[Start of section]
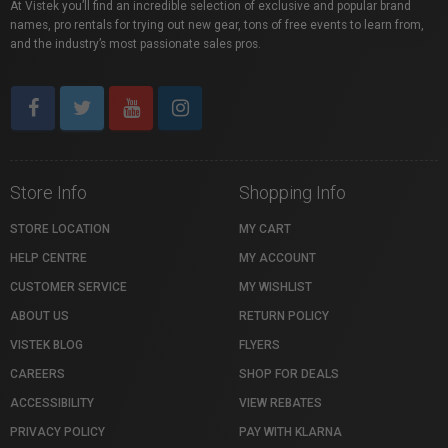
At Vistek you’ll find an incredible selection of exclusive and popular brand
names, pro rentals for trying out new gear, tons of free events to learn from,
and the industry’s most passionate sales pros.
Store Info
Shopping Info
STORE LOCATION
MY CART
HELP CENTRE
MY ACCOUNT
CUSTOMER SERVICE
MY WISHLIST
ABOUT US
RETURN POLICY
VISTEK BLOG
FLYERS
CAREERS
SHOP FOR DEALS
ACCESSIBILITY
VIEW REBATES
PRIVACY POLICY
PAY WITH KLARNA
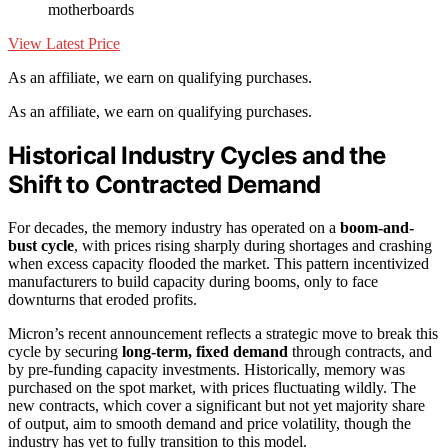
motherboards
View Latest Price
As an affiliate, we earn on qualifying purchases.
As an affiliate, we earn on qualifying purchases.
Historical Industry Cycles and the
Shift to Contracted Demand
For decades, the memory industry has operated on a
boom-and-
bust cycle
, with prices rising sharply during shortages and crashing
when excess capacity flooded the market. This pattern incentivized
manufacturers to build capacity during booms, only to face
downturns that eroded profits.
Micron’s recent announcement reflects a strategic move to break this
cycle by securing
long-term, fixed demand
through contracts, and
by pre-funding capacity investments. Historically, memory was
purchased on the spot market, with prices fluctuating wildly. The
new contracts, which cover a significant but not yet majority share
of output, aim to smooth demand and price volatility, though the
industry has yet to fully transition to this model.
[End of section]
Write out each line above with the word "prices".

, with prices rising sharply during shortages and crashing
purchased on the spot market, with prices fluctuating wildly. The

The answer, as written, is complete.